## WHAT YOU WILL DO
Write out every line below with no difference at all.

··· DATA SECTION ···

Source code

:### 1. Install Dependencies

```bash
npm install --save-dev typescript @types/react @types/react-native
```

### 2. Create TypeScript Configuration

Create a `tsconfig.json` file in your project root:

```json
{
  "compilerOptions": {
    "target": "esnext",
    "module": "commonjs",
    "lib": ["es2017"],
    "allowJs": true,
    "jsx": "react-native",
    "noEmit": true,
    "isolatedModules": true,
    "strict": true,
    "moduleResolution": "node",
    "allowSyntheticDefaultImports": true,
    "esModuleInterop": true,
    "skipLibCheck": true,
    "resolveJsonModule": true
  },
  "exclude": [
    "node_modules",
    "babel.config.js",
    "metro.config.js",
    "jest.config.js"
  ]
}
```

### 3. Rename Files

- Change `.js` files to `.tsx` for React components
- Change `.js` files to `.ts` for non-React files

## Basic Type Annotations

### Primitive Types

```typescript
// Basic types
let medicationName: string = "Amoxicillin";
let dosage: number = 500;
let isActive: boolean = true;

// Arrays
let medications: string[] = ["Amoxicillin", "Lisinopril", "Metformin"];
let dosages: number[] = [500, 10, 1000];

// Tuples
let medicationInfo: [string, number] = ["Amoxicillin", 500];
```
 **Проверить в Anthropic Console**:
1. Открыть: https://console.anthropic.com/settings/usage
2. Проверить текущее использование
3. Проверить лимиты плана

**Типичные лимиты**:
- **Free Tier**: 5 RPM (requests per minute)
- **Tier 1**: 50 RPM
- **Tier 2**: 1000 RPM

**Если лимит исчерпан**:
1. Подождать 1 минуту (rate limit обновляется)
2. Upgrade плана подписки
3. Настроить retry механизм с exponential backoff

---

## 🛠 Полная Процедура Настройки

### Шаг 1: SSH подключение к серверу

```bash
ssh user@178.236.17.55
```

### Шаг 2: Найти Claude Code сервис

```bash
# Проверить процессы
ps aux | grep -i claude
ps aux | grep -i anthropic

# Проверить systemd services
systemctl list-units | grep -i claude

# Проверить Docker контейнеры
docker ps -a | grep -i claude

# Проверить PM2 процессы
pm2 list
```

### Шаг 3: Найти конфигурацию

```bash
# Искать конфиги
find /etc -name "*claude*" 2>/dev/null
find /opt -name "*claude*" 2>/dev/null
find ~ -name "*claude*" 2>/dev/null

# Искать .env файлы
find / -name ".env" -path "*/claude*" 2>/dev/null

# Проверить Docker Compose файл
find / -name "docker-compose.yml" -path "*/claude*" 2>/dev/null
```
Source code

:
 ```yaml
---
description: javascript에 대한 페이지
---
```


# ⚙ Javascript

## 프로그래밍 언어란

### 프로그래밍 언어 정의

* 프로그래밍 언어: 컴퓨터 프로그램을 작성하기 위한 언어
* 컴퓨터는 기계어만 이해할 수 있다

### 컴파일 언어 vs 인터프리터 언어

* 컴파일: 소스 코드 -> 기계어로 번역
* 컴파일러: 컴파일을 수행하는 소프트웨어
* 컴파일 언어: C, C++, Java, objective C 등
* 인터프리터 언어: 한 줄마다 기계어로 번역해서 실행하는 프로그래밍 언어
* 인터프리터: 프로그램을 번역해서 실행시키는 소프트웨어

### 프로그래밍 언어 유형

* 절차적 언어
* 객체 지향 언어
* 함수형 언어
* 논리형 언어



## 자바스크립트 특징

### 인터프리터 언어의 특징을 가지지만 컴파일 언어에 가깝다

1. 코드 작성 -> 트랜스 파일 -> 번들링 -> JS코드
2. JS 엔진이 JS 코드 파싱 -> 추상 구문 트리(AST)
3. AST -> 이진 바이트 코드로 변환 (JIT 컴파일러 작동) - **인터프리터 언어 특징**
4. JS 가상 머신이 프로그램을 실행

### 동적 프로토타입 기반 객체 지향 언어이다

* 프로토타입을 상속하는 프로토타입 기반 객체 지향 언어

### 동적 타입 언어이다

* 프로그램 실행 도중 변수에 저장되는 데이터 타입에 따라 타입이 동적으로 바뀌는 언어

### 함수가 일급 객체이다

···

## REPLY TO THE EXERCISE
Source code

:### 1. Install Dependencies

```bash
npm install --save-dev typescript @types/react @types/react-native
```

### 2. Create TypeScript Configuration

Create a `tsconfig.json` file in your project root:

```json
{
  "compilerOptions": {
    "target": "esnext",
    "module": "commonjs",
    "lib": ["es2017"],
    "allowJs": true,
    "jsx": "react-native",
    "noEmit": true,
    "isolatedModules": true,
    "strict": true,
    "moduleResolution": "node",
    "allowSyntheticDefaultImports": true,
    "esModuleInterop": true,
    "skipLibCheck": true,
    "resolveJsonModule": true
  },
  "exclude": [
    "node_modules",
    "babel.config.js",
    "metro.config.js",
    "jest.config.js"
  ]
}
```

### 3. Rename Files

- Change `.js` files to `.tsx` for React components
- Change `.js` files to `.ts` for non-React files

## Basic Type Annotations

### Primitive Types

```typescript
// Basic types
let medicationName: string = "Amoxicillin";
let dosage: number = 500;
let isActive: boolean = true;

// Arrays
let medications: string[] = ["Amoxicillin", "Lisinopril", "Metformin"];
let dosages: number[] = [500, 10, 1000];

// Tuples
let medicationInfo: [string, number] = ["Amoxicillin", 500];
```
 **Проверить в Anthropic Console**:
1. Открыть: https://console.anthropic.com/settings/usage
2. Проверить текущее использование
3. Проверить лимиты плана

**Типичные лимиты**:
- **Free Tier**: 5 RPM (requests per minute)
- **Tier 1**: 50 RPM
- **Tier 2**: 1000 RPM

**Если лимит исчерпан**:
1. Подождать 1 минуту (rate limit обновляется)
2. Upgrade плана подписки
3. Настроить retry механизм с exponential backoff

---

## 🛠 Полная Процедура Настройки

### Шаг 1: SSH подключение к серверу

```bash
ssh user@178.236.17.55
```

### Шаг 2: Найти Claude Code сервис

```bash
# Проверить процессы
ps aux | grep -i claude
ps aux | grep -i anthropic

# Проверить systemd services
systemctl list-units | grep -i claude

# Проверить Docker контейнеры
docker ps -a | grep -i claude

# Проверить PM2 процессы
pm2 list
```

### Шаг 3: Найти конфигурацию

```bash
# Искать конфиги
find /etc -name "*claude*" 2>/dev/null
find /opt -name "*claude*" 2>/dev/null
find ~ -name "*claude*" 2>/dev/null

# Искать .env файлы
find / -name ".env" -path "*/claude*" 2>/dev/null

# Проверить Docker Compose файл
find / -name "docker-compose.yml" -path "*/claude*" 2>/dev/null
```
Source code

:
 ```yaml
---
description: javascript에 대한 페이지
---
```


# ⚙ Javascript

## 프로그래밍 언어란

### 프로그래밍 언어 정의

* 프로그래밍 언어: 컴퓨터 프로그램을 작성하기 위한 언어
* 컴퓨터는 기계어만 이해할 수 있다

### 컴파일 언어 vs 인터프리터 언어

* 컴파일: 소스 코드 -> 기계어로 번역
* 컴파일러: 컴파일을 수행하는 소프트웨어
* 컴파일 언어: C, C++, Java, objective C 등
* 인터프리터 언어: 한 줄마다 기계어로 번역해서 실행하는 프로그래밍 언어
* 인터프리터: 프로그램을 번역해서 실행시키는 소프트웨어

### 프로그래밍 언어 유형

* 절차적 언어
* 객체 지향 언어
* 함수형 언어
* 논리형 언어



## 자바스크립트 특징

### 인터프리터 언어의 특징을 가지지만 컴파일 언어에 가깝다

1. 코드 작성 -> 트랜스 파일 -> 번들링 -> JS코드
2. JS 엔진이 JS 코드 파싱 -> 추상 구문 트리(AST)
3. AST -> 이진 바이트 코드로 변환 (JIT 컴파일러 작동) - **인터프리터 언어 특징**
4. JS 가상 머신이 프로그램을 실행

### 동적 프로토타입 기반 객체 지향 언어이다

* 프로토타입을 상속하는 프로토타입 기반 객체 지향 언어

### 동적 타입 언어이다

* 프로그램 실행 도중 변수에 저장되는 데이터 타입에 따라 타입이 동적으로 바뀌는 언어

### 함수가 일급 객체이다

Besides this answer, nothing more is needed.